# WHAT IS REQUIRED:
Copy out, word for word, the records below from the line with "Document page, 1200x675 pixels." through the end of the records.

# AVAILABLE RECORDS:
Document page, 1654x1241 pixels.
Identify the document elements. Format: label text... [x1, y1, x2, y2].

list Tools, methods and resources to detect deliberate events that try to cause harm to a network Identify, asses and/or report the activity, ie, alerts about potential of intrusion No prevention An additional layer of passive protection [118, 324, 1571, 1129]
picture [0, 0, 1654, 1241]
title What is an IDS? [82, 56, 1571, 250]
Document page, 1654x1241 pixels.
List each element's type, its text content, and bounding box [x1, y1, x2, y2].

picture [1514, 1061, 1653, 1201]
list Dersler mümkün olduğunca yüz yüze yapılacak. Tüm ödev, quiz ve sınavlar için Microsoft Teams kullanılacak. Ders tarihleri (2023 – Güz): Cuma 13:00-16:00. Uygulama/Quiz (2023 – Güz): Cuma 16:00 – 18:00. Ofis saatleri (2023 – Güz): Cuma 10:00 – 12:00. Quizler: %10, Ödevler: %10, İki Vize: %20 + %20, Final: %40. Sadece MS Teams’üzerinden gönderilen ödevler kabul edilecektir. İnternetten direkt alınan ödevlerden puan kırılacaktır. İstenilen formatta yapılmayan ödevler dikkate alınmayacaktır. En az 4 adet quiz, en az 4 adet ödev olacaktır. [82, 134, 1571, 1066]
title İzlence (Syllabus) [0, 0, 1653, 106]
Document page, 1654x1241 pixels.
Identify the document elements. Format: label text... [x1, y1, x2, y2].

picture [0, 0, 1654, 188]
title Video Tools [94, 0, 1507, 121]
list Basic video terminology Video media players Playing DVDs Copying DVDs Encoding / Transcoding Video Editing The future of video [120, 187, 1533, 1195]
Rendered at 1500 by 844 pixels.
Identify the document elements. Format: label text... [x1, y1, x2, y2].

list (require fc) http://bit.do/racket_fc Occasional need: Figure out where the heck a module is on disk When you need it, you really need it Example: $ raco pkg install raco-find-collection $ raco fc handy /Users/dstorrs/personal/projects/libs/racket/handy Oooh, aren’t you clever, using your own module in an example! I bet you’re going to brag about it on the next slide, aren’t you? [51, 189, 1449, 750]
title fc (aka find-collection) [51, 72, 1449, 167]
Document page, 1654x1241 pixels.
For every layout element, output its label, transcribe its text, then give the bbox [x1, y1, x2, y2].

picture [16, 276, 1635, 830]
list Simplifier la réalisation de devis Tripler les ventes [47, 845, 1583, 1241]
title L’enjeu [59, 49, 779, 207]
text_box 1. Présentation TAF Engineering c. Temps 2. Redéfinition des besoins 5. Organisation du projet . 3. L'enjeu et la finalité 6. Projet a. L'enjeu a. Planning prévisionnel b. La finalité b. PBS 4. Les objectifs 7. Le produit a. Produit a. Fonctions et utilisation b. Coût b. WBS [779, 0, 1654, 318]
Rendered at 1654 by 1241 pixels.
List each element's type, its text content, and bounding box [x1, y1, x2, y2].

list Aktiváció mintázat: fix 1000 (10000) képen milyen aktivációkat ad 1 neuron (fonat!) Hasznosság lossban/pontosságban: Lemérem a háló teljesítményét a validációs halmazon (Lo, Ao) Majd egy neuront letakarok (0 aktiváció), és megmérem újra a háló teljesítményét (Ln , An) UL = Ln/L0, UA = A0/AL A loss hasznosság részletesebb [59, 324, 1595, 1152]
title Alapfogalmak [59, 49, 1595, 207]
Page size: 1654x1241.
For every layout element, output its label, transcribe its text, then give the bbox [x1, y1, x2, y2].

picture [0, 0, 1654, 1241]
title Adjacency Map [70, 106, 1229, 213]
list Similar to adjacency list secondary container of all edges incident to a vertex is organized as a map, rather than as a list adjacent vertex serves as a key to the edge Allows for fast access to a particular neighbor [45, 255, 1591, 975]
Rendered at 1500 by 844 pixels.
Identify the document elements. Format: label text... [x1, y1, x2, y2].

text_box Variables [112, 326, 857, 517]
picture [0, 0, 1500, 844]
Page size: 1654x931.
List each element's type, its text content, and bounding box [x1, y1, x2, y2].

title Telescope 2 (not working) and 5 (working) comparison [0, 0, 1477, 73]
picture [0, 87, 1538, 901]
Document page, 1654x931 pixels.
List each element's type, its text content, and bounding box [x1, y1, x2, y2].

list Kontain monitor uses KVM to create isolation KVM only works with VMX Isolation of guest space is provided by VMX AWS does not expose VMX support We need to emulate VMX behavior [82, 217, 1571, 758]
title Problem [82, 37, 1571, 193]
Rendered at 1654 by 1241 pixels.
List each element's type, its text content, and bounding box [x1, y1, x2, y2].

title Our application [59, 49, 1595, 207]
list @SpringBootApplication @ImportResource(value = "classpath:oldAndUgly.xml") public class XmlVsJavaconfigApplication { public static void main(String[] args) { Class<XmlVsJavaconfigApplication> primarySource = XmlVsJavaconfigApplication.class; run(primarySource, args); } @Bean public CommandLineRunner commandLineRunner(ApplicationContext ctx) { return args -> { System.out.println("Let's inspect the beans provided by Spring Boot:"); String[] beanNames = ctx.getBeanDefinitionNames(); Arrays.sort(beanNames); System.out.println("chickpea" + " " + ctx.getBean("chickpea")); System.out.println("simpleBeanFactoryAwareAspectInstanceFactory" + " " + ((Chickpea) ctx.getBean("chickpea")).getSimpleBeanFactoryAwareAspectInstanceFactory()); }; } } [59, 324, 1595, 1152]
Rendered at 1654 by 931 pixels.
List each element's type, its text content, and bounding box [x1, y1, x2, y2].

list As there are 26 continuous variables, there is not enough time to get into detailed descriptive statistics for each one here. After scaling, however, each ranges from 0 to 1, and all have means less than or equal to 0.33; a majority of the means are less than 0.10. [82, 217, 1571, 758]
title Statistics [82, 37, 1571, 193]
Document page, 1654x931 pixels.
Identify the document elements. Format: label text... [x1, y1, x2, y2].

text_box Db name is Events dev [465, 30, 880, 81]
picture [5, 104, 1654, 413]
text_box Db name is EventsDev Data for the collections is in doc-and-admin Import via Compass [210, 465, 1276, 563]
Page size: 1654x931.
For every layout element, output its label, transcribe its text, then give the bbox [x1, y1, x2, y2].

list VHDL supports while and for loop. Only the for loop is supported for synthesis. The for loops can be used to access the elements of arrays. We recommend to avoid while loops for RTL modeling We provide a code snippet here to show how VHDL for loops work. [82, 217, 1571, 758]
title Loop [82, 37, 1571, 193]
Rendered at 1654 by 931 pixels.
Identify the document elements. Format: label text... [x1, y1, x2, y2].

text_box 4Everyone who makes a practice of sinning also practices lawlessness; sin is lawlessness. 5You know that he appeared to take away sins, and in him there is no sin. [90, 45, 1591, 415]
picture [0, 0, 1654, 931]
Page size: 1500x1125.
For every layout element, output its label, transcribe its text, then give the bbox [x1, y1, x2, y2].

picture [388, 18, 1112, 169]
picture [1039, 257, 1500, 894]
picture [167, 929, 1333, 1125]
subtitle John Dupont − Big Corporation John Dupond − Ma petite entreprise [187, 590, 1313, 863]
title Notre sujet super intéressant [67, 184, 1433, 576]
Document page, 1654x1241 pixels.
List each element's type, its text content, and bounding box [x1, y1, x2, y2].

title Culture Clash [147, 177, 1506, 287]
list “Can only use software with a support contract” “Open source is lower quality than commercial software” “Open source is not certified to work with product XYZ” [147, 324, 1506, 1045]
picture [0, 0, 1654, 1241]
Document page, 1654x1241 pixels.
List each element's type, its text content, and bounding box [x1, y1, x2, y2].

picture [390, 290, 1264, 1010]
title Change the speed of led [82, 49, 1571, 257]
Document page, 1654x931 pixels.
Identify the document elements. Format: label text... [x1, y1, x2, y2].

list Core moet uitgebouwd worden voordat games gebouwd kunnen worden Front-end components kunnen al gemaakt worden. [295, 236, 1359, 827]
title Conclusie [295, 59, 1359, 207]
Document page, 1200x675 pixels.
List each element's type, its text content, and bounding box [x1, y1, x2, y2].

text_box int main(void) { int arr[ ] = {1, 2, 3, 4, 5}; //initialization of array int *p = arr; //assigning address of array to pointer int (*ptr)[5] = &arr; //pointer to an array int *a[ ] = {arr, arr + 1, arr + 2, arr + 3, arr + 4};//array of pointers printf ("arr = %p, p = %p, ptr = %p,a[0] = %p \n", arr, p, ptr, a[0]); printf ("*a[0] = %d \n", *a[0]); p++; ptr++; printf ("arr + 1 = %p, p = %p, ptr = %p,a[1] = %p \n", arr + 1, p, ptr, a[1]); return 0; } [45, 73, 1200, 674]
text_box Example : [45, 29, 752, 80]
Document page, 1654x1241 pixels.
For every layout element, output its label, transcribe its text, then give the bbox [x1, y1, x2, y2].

# RESULT OF THE TASK:
Document page, 1200x675 pixels.
List each element's type, its text content, and bounding box [x1, y1, x2, y2].

text_box int main(void) { int arr[ ] = {1, 2, 3, 4, 5}; //initialization of array int *p = arr; //assigning address of array to pointer int (*ptr)[5] = &arr; //pointer to an array int *a[ ] = {arr, arr + 1, arr + 2, arr + 3, arr + 4};//array of pointers printf ("arr = %p, p = %p, ptr = %p,a[0] = %p \n", arr, p, ptr, a[0]); printf ("*a[0] = %d \n", *a[0]); p++; ptr++; printf ("arr + 1 = %p, p = %p, ptr = %p,a[1] = %p \n", arr + 1, p, ptr, a[1]); return 0; } [45, 73, 1200, 674]
text_box Example : [45, 29, 752, 80]
Document page, 1654x1241 pixels.
For every layout element, output its label, transcribe its text, then give the bbox [x1, y1, x2, y2].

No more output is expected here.